→ **THE TASK**
Make an exact copy of each entry, leaving out every picture.

╔══

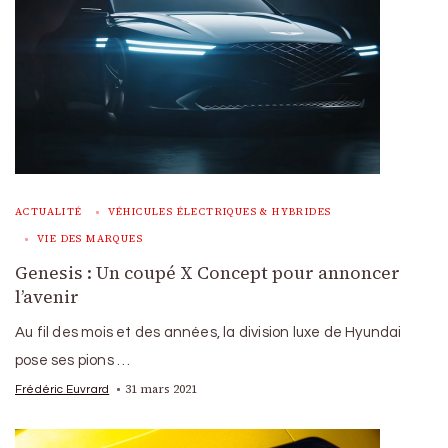
ACTUALITÉ
VÉHICULES ÉLECTRIQUES & HYBRIDES
VIE DES MARQUES
Genesis : Un coupé X Concept pour annoncer
l’avenir
Au fil des mois et des années, la division luxe de Hyundai
pose ses pions …
31 mars 2021
Frédéric Euvrard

╚══

→ **RESPONSE**
ACTUALITÉ
VÉHICULES ÉLECTRIQUES & HYBRIDES
VIE DES MARQUES
Genesis : Un coupé X Concept pour annoncer
l’avenir
Au fil des mois et des années, la division luxe de Hyundai
pose ses pions …
31 mars 2021
Frédéric Euvrard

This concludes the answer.